Le film Hugo Cabret (tiré d’un livre pour enfants de 1931) est un extraordinaire film de Scorcese. Extraordinaire sur le plan esthétique. Et pour moi (mais tout le monde ne me suivra pas forcément dans cette idée), extraordinaire pour ce qui est d’expliquer comment fonctionne la créativité. Le héros du film est un jeune orphelin qui vit dans une gare et qui travaille comme horloger et automate. Ce film est en même temps une biographie de Georges Méliès, l’homme qui a (peut-être le premier) transformé une invention technique récente (le cinéma) en un support de créativité, d’imagination. C’est peut-être lui qui a créé le septième art.
Il y a eu plein de récompenses pour ce film.
Bon. Je n’ai pas tellement avancé dans ma propre créativité ces derniers temps et j’espère que toutes ces informations vont m’aider. D’ailleurs, je me pose la question : est-ce que je veux être artiste ou artisan ? Ce n’est jamais bien loin en fait, comme le dit le texte d’Alain : on passe de l’un à l’autre et on cesse d’être artiste quand on est artisan et réciproquement. Et quand on est un homme d’affaire plein de fric grâce à une activité appelée artistique et qu’on quitte la France pour ne pas aider ses compatriotes à payer les dettes, quand on s’imagine qu’avoir des couilles, c’est être prêt à honorer l’un des pires dictateurs du monde parce qu’on a le pouvoir de le faire grâce à l’argent qu’on a gagné en tant qu’artiste…Est-ce qu’on est un artiste alors?
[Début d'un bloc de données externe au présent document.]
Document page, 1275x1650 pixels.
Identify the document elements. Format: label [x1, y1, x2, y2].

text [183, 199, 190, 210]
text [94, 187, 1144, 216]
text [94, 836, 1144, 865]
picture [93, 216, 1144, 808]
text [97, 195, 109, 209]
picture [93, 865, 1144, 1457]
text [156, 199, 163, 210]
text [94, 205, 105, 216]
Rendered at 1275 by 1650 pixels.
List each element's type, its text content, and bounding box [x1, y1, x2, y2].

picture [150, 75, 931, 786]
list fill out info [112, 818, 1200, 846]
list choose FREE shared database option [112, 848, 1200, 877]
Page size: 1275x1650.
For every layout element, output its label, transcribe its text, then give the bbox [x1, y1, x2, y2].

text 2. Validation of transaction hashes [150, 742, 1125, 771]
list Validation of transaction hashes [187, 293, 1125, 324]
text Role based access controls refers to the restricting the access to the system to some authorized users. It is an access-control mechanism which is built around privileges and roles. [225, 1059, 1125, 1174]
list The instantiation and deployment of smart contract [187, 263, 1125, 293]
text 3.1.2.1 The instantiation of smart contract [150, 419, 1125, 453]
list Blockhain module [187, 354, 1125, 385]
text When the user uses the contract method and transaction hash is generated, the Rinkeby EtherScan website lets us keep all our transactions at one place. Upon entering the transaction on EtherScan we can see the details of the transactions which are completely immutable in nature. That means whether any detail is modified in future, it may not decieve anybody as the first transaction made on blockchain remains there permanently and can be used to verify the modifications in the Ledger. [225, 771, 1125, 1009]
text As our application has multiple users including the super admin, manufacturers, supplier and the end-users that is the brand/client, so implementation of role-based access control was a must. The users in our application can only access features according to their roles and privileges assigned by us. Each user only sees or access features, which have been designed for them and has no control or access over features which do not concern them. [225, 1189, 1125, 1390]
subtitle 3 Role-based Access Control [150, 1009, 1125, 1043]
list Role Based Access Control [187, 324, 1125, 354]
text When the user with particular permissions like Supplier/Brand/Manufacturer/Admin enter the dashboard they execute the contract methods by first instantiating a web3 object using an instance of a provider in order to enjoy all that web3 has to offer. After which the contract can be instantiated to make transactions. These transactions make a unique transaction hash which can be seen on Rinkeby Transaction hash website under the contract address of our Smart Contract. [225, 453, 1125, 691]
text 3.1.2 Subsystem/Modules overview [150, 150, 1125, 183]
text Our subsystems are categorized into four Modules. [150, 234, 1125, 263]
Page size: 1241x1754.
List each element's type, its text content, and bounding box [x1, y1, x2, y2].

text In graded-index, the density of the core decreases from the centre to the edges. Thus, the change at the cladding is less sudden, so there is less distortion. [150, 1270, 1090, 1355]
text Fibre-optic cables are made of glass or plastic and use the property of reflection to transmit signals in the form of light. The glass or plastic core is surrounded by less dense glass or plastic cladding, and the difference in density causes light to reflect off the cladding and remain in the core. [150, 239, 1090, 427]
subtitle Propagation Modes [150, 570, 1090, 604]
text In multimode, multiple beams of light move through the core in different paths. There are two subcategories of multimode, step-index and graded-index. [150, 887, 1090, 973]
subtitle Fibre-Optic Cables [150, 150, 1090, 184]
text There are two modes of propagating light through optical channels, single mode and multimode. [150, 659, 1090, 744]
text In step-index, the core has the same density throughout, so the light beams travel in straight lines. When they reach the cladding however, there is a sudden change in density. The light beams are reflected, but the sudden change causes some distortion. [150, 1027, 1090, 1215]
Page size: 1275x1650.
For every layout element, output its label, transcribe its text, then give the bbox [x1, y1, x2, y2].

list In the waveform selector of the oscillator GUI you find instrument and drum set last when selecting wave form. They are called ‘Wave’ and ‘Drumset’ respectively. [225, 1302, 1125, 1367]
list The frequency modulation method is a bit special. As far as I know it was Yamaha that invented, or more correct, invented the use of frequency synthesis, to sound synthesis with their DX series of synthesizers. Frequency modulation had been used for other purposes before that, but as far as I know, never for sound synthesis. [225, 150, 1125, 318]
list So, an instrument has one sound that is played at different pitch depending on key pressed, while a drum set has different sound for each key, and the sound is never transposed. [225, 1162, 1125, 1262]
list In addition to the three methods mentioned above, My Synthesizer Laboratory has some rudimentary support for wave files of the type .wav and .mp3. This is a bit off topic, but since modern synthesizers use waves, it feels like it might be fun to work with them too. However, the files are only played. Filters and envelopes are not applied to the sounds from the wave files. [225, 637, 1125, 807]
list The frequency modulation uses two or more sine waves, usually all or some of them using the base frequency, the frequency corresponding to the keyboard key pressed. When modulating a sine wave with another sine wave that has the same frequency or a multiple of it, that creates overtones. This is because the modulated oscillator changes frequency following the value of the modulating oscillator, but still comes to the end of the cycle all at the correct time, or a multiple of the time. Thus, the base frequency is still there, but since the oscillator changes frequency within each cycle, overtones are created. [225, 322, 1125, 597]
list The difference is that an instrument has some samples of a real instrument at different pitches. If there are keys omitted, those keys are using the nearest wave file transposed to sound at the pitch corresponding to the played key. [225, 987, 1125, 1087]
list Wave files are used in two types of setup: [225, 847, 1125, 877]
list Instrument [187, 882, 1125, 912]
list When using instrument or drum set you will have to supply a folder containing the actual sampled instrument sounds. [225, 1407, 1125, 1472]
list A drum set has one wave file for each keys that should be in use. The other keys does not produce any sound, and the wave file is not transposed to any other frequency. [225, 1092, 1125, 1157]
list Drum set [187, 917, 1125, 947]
« Artiste », on l’est tous par moments : au moment où l’on crée, au moment où l’on joue son rôle d’Obélix, au moment où l’on ajoute une nouvelle couleur à son tableau et qu’elle nous plait ; au moment où on invente une pensée et qu’elle nous étonne ; au moment où l’on joue en concert une chanson que l’on connaît et qu’on ne la joue pas de la même façon que les autres fois….C’est dans ces moments-là qu’on est un artiste. Le reste du temps, on est ce qu’on est : un homme d’affaire, une mère de famille, un visiteur médical, un fonctionnaire, un connard qui pense avoir des couilles parce qu’il dit oui à un dictateur….on reprend son rôle habituel, quoi.